It was a fun time.
It was a necessary escape from the holiday stress.
The music was good and the performers colorful, satirical, shocking, gross, and funny. The gathering crowd at the Blue Moon Tavern in Seattle was fun and friendly. Everyone was having a good time.
For Christmas Eve, I had this assignment to shoot the 7th Annual Christmas Pageant and Midnight Mass for Seattle Weekly. It was quite the experience.
I arrived early to organize my gear and check out the venue. Sorta what I expected, but at the same time, completely unexpected. This will definitely be a challenge.
The lighting was horrible. But what can you do. You make the best of it.
The stage was lit by only two small spotlights and the spillover from the bar’s overhead lights. What little there was, I had to work with, or add some fill flash. Or, in some cases, do both. “Improvise, Adapt, Overcome.”
The key to using fill flash in ambient light is balancing the colors. You can do this one of two ways.
You can use filters on the overhead lights to make them balance with your strobe, or use a filter over your strobe to balance with the overheads.

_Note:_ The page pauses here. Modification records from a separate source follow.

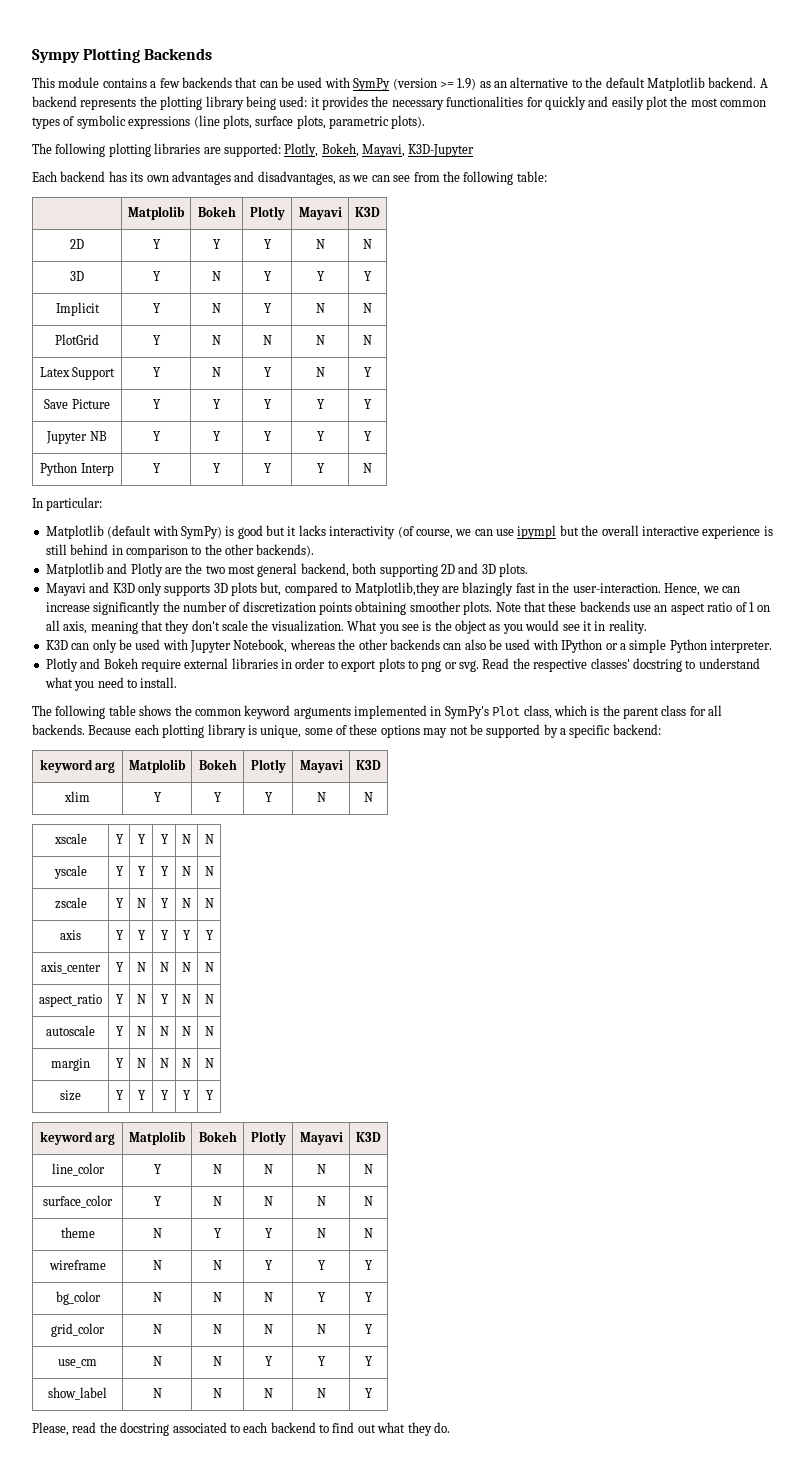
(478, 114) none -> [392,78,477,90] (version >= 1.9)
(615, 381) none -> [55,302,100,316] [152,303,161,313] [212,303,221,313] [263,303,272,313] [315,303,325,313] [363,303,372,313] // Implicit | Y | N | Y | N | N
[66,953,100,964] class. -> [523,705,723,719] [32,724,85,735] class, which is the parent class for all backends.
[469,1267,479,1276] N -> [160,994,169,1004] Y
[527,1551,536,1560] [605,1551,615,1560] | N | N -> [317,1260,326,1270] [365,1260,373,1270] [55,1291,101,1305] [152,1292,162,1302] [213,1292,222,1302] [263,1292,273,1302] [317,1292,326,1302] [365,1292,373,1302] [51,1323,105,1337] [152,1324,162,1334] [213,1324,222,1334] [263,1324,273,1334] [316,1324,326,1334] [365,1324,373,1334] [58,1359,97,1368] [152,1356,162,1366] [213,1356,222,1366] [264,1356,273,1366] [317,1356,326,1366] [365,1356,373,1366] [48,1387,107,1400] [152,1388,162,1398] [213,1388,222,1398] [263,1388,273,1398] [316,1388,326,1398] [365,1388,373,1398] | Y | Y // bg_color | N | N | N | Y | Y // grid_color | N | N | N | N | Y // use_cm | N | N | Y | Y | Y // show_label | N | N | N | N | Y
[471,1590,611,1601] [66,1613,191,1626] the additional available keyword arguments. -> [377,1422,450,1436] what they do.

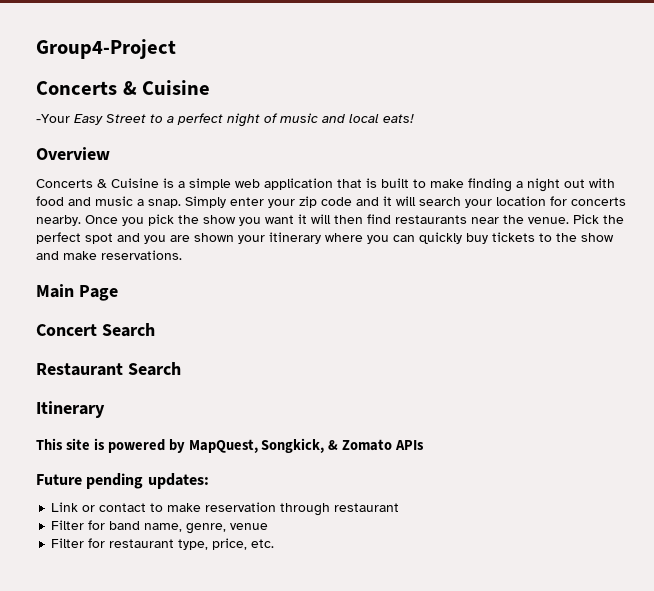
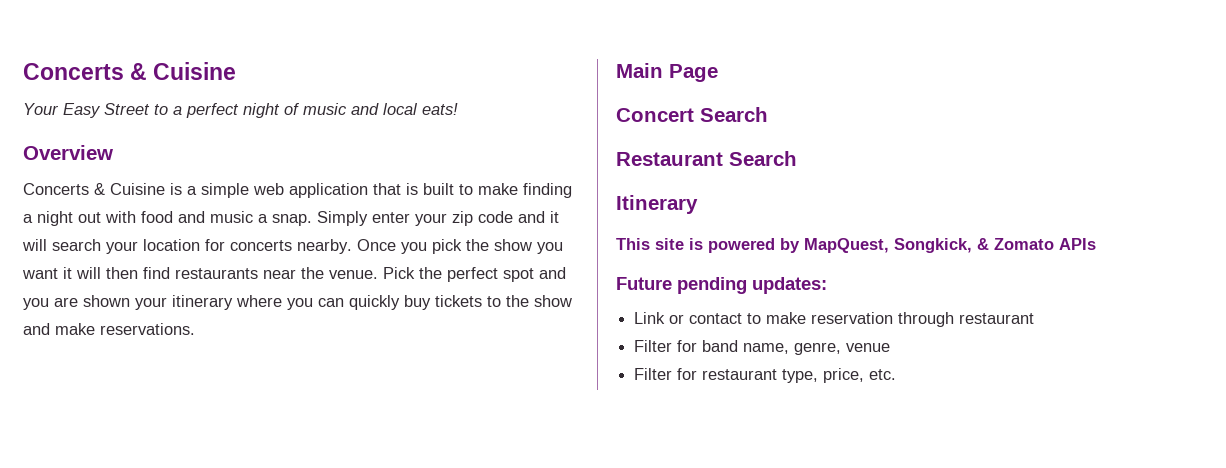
[36,39,176,59] Group4-Project // -> (23, 71) none
[36,114,70,123] -Your -> [23,103,59,115] Your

Since filtering your strobe is easier and costs much less, a simple Daylight to Tungsten filter taped to your flash will make post processing much easier. Even if the color temps are off by ±100° K , the color shift is minimal. Unless you’re a tech guru, you won’t even notice.
Unfortunately, I had forgotten my strobes filters.
Looking over the stage, I pondered my lighting options. Busting out my trusty light meter, I took some ambient readings and just shook my head in disbelief.
“Wow. 1/15 at f/2.8 using 1600,” I said to myself, “I’ve shot dungeons that were brighter than this.”
So I set my cameras to the what I needed: following my light meter minus one stop so I can catch some action. Using only my 17-35 f/2.8 and my 85 f/1.8 lenses, I took some test shots.
“Not bad lighting,” I thought, “if the performers act like mannequins.”
As noisy as the bar was beginning to get, it was still peaceful. I think it was the fact I was out in my element shooting and not sitting around the house twiddling my thumbs.
It is one of the best stress relievers I have ever known.
Photography calms my nerves and soothes my soul.
The line up for the show consisted of several bands, a visit by the Birthday Boy himself, Jesus, and Midnight Mass performed by Rev. Darnell Jenkins.
What a show indeed.
And I was NOT prepared for some of the future freakness I would witness.
Death’s Three Sisters started the proceedings with a bang. Then Et Cetera moved the show along with renditions of songs by Chicago.
Jesus and Satan kept the crowd laughing with their jibber jabber pointed sarcasm at each other. Buffy the Trickslayer rapped her way onto the stage with her songs about streetwalking and cash grabbing. It was a great show.
Billy the Fridge filled the stage next. Yep, filled the stage. He is a big man and the big man engaged the crowd with a healthy dose of his food inspired rap songs. All the while dressed as Santa.
Then along came The Donner Vixens prancing their way onto the stage and with their upbeat music got the crowd dancing like their feet were on hot coals. Great music and fun lyrics.
The pièce de résistance was the Rev. Darnell Jenkins conducting of the Midnight Mass. A true spectacle with a bizarre, and somewhat en-“gross”-ing ending.
With all the shows, this turned out to be one Christmas Eve I won’t soon forget.